- Opening Delimiter -

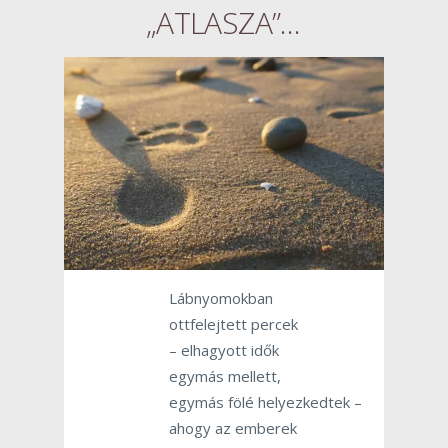
„ATLASZA”…
Lábnyomokban
ottfelejtett percek
– elhagyott idők
egymás mellett,
egymás fölé helyezkedtek –
ahogy az emberek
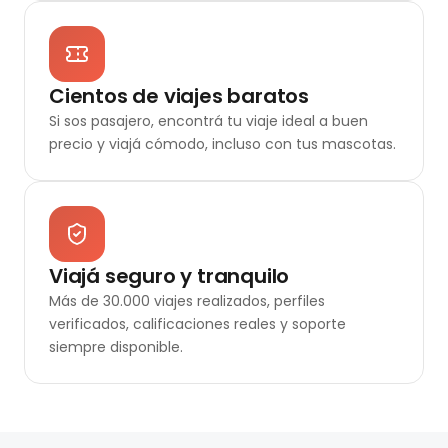
Cientos de viajes baratos
Si sos pasajero, encontrá tu viaje ideal a buen
precio y viajá cómodo, incluso con tus mascotas.
Viajá seguro y tranquilo
Más de 30.000 viajes realizados, perfiles
verificados, calificaciones reales y soporte
siempre disponible.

- Closing Delimiter -

WORK REQUEST: Read the records above. Show each line that has the string "egymás".

SOLUTION TO THIS PROBLEM:
egymás mellett,
egymás fölé helyezkedtek –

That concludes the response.